Display each line from the entries below that contains the string "their", copying every such line in full.

↓↓↓

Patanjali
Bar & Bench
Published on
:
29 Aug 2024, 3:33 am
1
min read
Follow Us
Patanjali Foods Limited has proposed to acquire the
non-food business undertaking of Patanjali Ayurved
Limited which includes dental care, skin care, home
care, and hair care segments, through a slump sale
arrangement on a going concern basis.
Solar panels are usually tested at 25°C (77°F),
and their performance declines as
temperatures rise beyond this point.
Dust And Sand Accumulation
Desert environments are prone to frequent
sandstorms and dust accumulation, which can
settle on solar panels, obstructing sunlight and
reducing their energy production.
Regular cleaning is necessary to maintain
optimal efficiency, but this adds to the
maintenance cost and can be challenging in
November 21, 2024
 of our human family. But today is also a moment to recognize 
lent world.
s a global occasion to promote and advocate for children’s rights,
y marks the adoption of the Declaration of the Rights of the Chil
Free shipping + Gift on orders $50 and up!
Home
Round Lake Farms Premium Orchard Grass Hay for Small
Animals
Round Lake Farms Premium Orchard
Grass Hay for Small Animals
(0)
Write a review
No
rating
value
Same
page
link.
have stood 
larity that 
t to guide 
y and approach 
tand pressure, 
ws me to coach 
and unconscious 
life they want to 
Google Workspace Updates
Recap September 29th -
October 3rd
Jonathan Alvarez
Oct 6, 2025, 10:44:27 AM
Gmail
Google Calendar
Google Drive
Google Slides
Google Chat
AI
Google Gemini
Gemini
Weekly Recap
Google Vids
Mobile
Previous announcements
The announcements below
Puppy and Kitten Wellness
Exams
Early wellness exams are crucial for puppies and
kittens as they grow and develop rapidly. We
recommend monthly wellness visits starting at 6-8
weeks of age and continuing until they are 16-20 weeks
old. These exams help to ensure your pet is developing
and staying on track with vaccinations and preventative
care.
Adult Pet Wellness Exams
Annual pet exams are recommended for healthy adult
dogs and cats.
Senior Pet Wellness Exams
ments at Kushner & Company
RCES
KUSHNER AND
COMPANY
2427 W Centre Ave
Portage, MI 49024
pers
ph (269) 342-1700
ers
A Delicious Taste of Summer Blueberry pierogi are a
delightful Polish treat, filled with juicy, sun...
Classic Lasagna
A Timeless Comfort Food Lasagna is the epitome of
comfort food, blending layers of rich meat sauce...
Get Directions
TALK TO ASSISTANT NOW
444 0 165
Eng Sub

↑↑↑

## ANSWER SPACE
and their performance declines as
reducing their energy production.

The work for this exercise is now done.